Even the software running on these computers is specifically engineered for high reliability. Able to support things like transaction rollback, checkpoint restart, and complex job scheduling, mainframe systems maintain operation in adverse conditions that would otherwise knock competing options down.  

Serviceability 

It may seem that mainframes would be more complex to maintain than smaller systems, but there are actually some great ease-of-use features supported.  

Mainframe computers are modular by design, so repairs and upgrades are less complicated and time consuming. Individual components (processors, disk drives, memory cards) can be swapped out with no impact to the overall system. This is huge when we remember the downtime limitations of certain industries being about five minutes maximum per year; repair time counts as downtime when it impacts the ability to complete required tasks. 

Modern systems are also equipped with thorough logging that can be used to support advanced diagnostic tools, and remote management access is available for updates and troubleshooting at will. A mainframe box hosted on-site also means access to physical repairs or updates is owned wholly by the organization employing the machine, a solid benefit to those requiring tightly controlled access to their business-critical systems.

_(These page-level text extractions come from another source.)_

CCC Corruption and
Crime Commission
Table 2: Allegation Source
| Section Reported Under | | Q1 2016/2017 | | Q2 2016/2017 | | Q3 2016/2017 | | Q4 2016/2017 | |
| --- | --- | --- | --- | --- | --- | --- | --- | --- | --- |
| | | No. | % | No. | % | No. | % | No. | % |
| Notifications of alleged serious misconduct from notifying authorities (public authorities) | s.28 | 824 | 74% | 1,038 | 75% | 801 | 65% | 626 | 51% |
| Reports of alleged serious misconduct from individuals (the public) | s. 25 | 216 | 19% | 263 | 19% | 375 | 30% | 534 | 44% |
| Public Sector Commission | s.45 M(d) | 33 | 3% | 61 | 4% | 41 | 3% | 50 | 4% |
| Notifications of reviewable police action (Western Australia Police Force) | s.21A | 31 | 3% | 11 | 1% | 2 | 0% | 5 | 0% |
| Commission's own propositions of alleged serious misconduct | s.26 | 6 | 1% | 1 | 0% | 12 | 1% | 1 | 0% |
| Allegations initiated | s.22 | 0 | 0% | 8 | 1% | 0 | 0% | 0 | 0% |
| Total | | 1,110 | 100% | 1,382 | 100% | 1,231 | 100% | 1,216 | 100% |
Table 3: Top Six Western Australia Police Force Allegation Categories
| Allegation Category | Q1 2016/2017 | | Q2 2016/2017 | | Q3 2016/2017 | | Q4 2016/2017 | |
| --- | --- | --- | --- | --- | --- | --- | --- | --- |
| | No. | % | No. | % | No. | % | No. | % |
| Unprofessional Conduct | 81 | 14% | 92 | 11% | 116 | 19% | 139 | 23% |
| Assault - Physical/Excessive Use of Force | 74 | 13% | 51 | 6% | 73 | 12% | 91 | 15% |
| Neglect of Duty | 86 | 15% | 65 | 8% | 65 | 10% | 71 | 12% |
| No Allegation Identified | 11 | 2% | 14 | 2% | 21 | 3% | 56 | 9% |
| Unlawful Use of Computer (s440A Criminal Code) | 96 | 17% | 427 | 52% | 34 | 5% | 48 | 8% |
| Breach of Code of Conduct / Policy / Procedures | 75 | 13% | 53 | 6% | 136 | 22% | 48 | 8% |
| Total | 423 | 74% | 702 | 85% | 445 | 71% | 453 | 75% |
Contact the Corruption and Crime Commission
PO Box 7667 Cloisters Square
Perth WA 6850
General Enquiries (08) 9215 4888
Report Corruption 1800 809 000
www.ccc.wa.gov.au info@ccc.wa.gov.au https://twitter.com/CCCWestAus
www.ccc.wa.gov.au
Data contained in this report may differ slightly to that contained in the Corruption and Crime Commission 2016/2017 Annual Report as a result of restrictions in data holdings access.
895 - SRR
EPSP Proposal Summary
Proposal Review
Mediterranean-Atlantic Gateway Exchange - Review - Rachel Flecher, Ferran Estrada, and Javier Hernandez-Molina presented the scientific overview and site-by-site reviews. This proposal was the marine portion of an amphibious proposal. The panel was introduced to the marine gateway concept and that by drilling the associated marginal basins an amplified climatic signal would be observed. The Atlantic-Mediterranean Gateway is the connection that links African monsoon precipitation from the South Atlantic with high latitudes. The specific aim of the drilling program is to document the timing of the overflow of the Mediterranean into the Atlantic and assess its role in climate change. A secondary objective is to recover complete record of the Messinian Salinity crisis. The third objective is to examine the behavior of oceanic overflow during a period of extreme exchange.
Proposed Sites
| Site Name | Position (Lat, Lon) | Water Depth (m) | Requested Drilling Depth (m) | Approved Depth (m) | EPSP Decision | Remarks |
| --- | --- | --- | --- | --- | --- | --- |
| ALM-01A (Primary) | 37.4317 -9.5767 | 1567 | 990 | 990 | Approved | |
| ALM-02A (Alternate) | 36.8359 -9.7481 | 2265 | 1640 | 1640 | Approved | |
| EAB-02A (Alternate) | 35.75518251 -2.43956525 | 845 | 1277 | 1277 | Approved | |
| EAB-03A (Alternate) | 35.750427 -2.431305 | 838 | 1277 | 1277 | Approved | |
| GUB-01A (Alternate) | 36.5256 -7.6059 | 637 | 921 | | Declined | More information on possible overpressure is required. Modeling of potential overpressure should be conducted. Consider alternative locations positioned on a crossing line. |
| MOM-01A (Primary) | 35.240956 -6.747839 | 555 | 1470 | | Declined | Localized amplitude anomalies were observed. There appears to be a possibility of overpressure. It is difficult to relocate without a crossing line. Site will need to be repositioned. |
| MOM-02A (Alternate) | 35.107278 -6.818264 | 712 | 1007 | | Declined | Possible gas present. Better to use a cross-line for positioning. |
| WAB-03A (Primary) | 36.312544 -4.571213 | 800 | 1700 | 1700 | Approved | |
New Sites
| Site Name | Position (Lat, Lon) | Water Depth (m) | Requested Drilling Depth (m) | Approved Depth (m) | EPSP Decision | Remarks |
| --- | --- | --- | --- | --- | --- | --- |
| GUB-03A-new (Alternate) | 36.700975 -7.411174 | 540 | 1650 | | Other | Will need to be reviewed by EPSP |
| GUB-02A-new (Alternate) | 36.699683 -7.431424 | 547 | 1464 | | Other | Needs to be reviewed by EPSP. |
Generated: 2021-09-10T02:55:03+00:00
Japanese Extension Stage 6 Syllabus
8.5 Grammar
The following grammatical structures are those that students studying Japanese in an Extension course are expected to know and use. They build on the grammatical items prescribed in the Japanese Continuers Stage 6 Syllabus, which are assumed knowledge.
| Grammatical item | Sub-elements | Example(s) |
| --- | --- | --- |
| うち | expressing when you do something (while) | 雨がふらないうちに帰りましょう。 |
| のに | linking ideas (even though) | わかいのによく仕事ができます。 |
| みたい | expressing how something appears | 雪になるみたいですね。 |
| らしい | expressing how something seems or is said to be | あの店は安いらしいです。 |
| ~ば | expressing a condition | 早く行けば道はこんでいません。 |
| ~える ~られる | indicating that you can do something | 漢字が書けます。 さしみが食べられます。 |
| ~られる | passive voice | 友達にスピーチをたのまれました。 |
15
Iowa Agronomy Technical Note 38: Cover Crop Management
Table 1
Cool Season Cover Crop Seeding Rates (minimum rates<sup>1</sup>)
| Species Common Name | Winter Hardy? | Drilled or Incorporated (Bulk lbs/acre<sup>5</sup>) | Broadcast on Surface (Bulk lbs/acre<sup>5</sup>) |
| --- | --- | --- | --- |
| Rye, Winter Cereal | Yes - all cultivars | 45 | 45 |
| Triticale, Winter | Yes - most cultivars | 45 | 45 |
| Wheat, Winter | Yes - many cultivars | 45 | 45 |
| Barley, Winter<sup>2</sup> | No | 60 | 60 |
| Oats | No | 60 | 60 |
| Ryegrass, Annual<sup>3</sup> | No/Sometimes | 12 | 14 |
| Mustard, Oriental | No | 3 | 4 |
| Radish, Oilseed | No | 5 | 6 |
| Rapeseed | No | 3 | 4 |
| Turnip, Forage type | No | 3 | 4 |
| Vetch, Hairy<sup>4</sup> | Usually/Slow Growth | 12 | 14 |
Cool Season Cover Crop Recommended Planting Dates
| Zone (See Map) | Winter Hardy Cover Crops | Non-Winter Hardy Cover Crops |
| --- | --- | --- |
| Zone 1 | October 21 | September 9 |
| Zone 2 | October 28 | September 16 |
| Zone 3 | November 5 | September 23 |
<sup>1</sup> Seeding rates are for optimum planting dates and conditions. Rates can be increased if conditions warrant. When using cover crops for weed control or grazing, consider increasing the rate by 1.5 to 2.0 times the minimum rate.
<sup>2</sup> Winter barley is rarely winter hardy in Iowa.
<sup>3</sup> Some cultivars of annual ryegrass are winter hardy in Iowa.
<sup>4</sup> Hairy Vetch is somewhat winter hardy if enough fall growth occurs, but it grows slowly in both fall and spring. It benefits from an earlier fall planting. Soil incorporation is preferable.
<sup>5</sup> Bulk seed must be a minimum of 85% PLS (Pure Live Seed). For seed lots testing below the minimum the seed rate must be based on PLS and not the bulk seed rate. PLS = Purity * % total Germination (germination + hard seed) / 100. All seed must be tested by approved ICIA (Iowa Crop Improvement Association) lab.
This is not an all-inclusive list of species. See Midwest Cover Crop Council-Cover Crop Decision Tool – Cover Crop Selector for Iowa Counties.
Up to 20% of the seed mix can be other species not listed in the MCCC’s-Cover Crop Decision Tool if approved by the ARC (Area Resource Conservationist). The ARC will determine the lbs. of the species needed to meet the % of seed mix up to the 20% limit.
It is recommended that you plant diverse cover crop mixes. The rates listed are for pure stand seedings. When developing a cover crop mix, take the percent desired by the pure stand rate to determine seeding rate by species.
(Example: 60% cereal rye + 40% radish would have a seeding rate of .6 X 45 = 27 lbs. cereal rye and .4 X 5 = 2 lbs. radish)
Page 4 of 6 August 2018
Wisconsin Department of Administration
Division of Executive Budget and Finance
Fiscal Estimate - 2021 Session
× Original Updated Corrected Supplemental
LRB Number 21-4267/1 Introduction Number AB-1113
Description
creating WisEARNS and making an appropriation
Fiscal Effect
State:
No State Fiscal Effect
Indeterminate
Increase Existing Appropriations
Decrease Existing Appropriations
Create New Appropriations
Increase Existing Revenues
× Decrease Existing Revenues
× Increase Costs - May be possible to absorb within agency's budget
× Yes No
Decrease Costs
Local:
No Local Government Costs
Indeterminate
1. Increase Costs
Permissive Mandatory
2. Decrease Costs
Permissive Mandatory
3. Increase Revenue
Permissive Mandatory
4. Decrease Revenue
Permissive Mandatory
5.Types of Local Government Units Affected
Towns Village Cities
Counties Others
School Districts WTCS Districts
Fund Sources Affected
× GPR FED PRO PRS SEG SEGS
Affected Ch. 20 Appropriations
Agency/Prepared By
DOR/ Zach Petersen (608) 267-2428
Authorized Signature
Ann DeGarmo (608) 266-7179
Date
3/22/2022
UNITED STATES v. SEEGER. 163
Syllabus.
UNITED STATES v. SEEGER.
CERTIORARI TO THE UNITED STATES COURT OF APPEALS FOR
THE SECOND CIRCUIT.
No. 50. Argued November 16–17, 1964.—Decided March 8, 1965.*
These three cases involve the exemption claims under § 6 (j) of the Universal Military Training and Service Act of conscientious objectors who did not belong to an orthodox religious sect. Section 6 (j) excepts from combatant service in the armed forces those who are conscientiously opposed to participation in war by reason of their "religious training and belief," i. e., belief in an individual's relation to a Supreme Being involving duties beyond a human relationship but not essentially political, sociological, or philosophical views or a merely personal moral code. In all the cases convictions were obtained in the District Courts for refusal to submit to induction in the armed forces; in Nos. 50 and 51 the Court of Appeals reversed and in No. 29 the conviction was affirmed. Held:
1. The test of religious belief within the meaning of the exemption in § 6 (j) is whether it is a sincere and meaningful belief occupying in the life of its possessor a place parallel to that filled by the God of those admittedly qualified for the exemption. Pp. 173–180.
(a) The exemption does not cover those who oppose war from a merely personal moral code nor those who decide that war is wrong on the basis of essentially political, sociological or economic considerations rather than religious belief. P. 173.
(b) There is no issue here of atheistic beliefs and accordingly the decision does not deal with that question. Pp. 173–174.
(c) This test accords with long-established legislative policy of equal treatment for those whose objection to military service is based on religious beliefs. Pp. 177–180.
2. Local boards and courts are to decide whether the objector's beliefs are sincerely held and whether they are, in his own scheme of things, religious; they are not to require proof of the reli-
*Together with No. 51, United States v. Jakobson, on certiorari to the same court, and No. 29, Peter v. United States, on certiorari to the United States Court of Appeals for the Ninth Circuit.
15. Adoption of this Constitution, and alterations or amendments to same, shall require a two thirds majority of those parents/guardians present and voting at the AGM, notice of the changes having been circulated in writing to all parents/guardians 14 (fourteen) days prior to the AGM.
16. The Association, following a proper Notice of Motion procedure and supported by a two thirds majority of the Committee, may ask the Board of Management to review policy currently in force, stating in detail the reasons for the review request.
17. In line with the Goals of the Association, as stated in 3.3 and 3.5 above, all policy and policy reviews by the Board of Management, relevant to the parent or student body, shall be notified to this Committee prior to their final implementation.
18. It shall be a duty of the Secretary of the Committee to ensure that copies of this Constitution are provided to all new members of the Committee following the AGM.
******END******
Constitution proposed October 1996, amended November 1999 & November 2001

Something to consider regarding serviceability with mainframe computers, however, is the specialized nature of the technology. Though they are not so far removed from other transaction-focused servers, there is a known mainframe practitioner shortage. This is a result of many organizations assuming mainframes would be fully sunset by the mid-1990s, effectively causing a reduction in funding for new hires and training programs. Though some organizations are now working to address this gap, businesses that employ mainframes for mission-critical processes would be wise to enlist the support of the greater mainframe security community to help ensure all bases are covered and defense-in-depth is being achieved.

What’s Next  

The Artificial Intelligence revolution has been underway for several years now and is advancing rapidly — and the continued expansion and maturation of cloud-based business solutions for storage and processing show no indication of slowing. These technologies among others could be viewed as threats to mainframe, but the reality is no solution exists able to replace mainframe computers that is as private, as powerful, or as trustworthy. It is more likely we will see hybridization of cloud and mainframe environments, with native AI enhancements in place for use-cases like advanced fraud detection.

Modern mainframes incorporate crypto, network, and compression cards all with their own processors and memory. Integrated encryption for data at rest and in motion is standard for mainframes, a feature other servers simply do not have. Mainframes are not frozen in time either, with new innovations for native AI inferencing built into the processor cores themselves and further potential to host virtual private cloud environments or proprietary LLMs, there is a healthy future in store for mainframes. 

Beginning with a basic purchase, your payment transaction data traveled from the vendor eventually to a mainframe, and from there made it back to your bank records. Perhaps the next time you tap for a latte, you’ll consider the backbone infrastructure making your debit card worth more than the thin rectangle of plastic it consists of, meaningless without the machines transmitting and processing some of your most sensitive data across time and space.